------ Extracted data

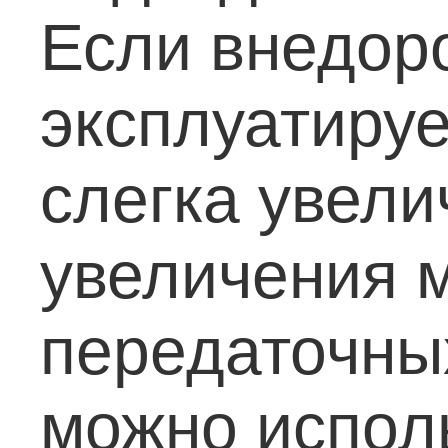
Если внедор
эксплуатируе
слегка увели
увеличения 
передаточных
можно испол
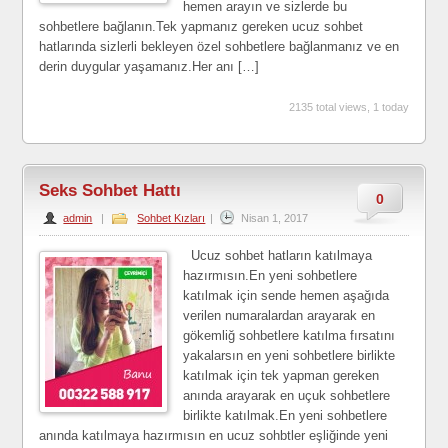
hemen arayın ve sizlerde bu
sohbetlere bağlanın.Tek yapmanız gereken ucuz sohbet
hatlarında sizlerli bekleyen özel sohbetlere bağlanmanız ve en
derin duygular yaşamanız.Her anı […]
2135 total views, 1 today
Seks Sohbet Hattı
0
admin
|
Sohbet Kızları
|
Nisan 1, 2017
Ucuz sohbet hatların katılmaya
hazırmısın.En yeni sohbetlere
katılmak için sende hemen aşağıda
verilen numaralardan arayarak en
gökemliğ sohbetlere katılma fırsatını
yakalarsın en yeni sohbetlere birlikte
katılmak için tek yapman gereken
anında arayarak en uçuk sohbetlere
birlikte katılmak.En yeni sohbetlere
anında katılmaya hazırmısın en ucuz sohbtler eşliğinde yeni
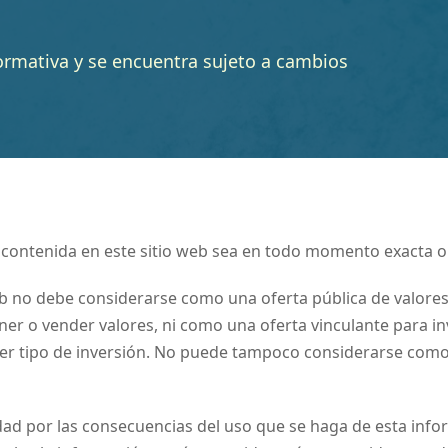
formativa y se encuentra sujeto a cambios
 contenida en este sitio web sea en todo momento exacta o
eb no debe considerarse como una oferta pública de valore
 o vender valores, ni como una oferta vinculante para inv
uier tipo de inversión. No puede tampoco considerarse com
ad por las consecuencias del uso que se haga de esta info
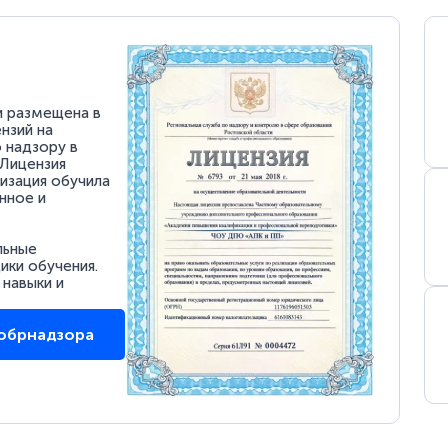
и размещена в
нзий на
 надзору в
 Лицензия
низация обучила
нное и
льные
ки обучения.
 навыки и
собрнадзора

------------

## What to produce
What is needed is the number of lines in the data that hold the word "anında", and nothing more.

## Answer to this problem
2